-- Requirements --
**A.** In the investing passage below about Centrica and Safestore, why could the shift to renewable energy hurt shareholder returns? Answer in one to three sentences.
**B.** Extend the investing passage below about Centrica and Safestore, starting right after its final sentence.

-- Reading passage --
Two picks investors should consider buying are Centrica (LSE: CNA), and Safestore (LSE: SAFE).

Here’s why!


The owner of British Gas is a mammoth business that supplies over 10m residential and businesses with energy.

Centrica shares look like they’re beginning to gain momentum once more after a sharp drop in September last year. Over a 12-month period, they’re up 14% from 120p at this time last year, to current levels of 137p.

From a bearish view, two issues concern me. Firstly, weaker wholesale gas prices could hurt performance, and potentially returns moving forward. I’ll keep an eye on this.

Next, the transition to renewable energy is an expensive endeavour. This shift could hurt shareholder returns as it takes a bite out of what currently looks like a healthy balance sheet. However, the business has already earmarked money for this upcoming change and looks to be preparing. Preparation is always a good sign for me.

-- Records provided --
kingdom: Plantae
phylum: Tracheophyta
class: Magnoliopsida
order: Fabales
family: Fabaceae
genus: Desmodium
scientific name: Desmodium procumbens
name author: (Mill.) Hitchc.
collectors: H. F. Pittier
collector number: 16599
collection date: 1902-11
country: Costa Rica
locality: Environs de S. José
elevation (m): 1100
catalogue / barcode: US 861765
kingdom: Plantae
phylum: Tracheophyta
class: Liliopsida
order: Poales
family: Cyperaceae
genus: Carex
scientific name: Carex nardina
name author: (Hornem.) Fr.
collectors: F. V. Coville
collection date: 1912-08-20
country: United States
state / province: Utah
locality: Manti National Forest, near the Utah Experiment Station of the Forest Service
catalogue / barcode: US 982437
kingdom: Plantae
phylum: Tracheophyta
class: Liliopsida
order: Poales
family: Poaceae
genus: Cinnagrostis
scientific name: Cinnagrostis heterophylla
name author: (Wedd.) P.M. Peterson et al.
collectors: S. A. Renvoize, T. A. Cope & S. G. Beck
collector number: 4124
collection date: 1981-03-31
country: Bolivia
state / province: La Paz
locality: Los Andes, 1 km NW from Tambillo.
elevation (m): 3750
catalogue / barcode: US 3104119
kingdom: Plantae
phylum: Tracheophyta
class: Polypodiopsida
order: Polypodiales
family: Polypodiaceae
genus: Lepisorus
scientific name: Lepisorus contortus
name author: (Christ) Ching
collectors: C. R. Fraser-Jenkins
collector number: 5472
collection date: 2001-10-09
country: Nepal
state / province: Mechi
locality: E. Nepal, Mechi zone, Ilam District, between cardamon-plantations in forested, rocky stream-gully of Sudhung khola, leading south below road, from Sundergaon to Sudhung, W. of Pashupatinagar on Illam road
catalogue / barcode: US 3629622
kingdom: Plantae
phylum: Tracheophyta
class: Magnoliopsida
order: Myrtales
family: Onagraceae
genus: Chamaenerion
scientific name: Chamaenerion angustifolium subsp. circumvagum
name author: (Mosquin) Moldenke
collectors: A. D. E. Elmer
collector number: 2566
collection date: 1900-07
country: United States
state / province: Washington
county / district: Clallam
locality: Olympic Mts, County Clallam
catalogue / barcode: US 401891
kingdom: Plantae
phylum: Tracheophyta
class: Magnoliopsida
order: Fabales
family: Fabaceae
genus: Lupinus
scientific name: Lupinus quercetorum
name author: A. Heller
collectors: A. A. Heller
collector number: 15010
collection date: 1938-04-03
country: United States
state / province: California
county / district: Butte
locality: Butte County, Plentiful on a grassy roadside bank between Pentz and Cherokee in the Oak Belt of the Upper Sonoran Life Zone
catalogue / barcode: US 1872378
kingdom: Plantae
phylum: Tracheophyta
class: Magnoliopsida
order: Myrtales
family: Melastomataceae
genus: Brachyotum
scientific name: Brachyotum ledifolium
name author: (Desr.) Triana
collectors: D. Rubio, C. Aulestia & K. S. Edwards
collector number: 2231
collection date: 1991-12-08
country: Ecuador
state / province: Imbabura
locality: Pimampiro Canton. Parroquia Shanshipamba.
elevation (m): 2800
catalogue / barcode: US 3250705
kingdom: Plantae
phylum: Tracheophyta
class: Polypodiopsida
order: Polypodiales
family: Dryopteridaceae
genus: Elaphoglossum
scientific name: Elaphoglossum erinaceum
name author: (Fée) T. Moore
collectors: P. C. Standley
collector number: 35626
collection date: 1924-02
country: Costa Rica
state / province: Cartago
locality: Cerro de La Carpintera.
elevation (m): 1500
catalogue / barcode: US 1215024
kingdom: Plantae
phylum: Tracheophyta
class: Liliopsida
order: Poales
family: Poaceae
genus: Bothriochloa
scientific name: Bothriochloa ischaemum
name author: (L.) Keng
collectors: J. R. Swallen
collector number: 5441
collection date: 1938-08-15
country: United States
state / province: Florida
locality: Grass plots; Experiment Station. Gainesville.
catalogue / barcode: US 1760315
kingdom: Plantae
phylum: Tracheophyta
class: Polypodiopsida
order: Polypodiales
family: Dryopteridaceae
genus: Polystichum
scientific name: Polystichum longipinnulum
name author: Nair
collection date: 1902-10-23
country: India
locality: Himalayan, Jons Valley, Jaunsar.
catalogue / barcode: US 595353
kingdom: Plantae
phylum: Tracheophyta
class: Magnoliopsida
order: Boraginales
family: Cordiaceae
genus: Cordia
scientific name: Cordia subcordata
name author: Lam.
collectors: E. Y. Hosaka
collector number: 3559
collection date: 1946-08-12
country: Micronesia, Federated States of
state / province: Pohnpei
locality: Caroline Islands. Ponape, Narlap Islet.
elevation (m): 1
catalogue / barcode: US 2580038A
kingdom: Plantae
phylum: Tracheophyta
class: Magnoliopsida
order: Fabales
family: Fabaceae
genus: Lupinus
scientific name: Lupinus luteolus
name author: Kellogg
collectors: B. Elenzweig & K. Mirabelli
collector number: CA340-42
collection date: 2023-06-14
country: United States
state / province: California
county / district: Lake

-- Response list --
**A.** The shift to renewable energy is expensive. That cost could take a bite out of Centrica's balance sheet, which currently looks healthy, and so reduce returns to shareholders.

**B.**
From a bullish view, the shares look dirt-cheap to me right now on a price-to-earnings ratio of just 2! The average P/E ratio across the FTSE 250 index is closer to 12.

Next, the business offers a dividend yield of close to 3%. Furthermore, an ongoing £1bn share buyback scheme sweetens the investment case. However, I do understand that dividends are never guaranteed.

Centrica has the financial strength, brand power, and reach to be a potentially good buy, if you ask me. I’d personally be willing to buy some shares when I next can.


As the largest self-storage provider in the UK, Safestore’s dominant market position and excellent track record are some of the main draws for me personally.

The shares have dropped 14% over a 12-month period from 979p at this time last year, to current levels of 889p.

I reckon a big part of this drop is the current economic pressures. As interest rates are higher, and inflation has been high, rental collection and property values have dropped. This is the biggest ongoing risk for the firm, especially as it is also putting money into an aggressive European expansion plan.

Another risk I’m wary of is a debt-heavy balance sheet. This debt could be harder to pay off during the current high interest environment, and hurt future growth and returns.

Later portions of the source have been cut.